Слышишь? - спросил Николай упавшим голосом.
- Не пойму: то будто слышу, то нет.
- Худо дело, - сказал он. - Так и психануть недолго.
Как ни странно, звуковой мираж как-то расслабил меня.
И сколько ни кричал Николай, сколько ни ругался, сколько ни совал в руки пешню, я как ошалелый тащился в кабинку. Ему надоело со мной возиться, он стащил с радиатора толстый ватный фартук, воняющий бензином, плотно укутал мне ноги и оставил меня в покое.

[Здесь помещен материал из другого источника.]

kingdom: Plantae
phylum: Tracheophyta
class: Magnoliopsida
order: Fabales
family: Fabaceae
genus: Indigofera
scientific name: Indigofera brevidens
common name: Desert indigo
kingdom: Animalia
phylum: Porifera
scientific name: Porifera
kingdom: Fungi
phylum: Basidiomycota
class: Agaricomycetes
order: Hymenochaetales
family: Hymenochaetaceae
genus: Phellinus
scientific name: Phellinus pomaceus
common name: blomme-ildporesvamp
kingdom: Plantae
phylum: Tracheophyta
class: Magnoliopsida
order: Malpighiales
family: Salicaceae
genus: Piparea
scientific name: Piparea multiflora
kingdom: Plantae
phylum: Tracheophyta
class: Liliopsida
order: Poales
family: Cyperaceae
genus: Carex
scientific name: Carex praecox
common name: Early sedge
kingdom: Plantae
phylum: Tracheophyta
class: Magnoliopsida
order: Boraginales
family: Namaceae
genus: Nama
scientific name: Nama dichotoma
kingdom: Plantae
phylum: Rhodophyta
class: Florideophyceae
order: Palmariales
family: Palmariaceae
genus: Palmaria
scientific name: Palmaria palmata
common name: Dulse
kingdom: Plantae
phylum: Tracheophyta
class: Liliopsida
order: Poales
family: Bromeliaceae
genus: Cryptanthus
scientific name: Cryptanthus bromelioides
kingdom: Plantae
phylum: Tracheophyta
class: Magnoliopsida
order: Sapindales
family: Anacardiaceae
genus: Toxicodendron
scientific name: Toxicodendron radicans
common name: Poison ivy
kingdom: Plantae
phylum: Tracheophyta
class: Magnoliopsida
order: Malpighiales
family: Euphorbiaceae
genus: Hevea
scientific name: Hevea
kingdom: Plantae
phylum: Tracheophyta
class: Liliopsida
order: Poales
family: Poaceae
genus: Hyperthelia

Помню, как тупо и бессмысленно смотрел я на цветную открытку, изображающую море и кипарисы, слушал мерные удары пешни, чувствовал, что замерзаю. И почему-то думал, что человек на девяносто процентов состоит из воды. Медленно и сонно ползли мысли, и я дремал. И мне привиделась Москва, кабинет редактора, толпа народу в кабинете. Я говорю про Николая, про махинации со спидометром, про вылитый бензин, а сотрудники смотрят на меня и хохочут, и никто не верит, что Николай способен на такие вещи, а я стараюсь доказать что-то, выхожу из себя, а мысли все труднее и медленней ворочаются в голове.
- Эй, слушай! - раздается возле моего уха. - Эй!..
Николай приваливается ко мне. Я боюсь шевельнуться, чтобы не открыть где-нибудь щелочки морозу.
- В Гурзуфе был? - спрашивает Николай.
- Нет, - произношу я с таким трудом, будто все лицо мое перетянуто бинтами.
- И я нет… Обидно… - сказал Николай.
- Да, обидно…
- Чудаки мы - к берегу не пошли. Может, на охотников бы наткнулись. Сейчас самое лисовье… А может, и нет… В тайге уснуть худо. Песец нос отъест. Некрасиво будет… Давай-ка мы вот что… - затормошил он меня. - Говори чего-нибудь… Сказку какую-нибудь… Не спи… Говори.
- А чего?
- А то давай я буду говорить. Я буду говорить, а ты слушай.
И он стал говорить. Я не помню, что он такое говорил. Помню только, что слова его были вязкие, тягучие, как холодное, загустевшее масло. Под мерный голос я задремал снова. И мне пригрезилась изба Терентия Васильевича, и я лежу в постели, на подушке, пахнущей кислыми щами, а Терентий Васильевич точит нож, а я дремлю и вижу во сне, будто сижу в холодной кабине, прижавшись к Николаю, а за ветровым стеклом белеет мертвая снежная пустыня, и мне смешно и весело оттого, что все это не больше, чем сон.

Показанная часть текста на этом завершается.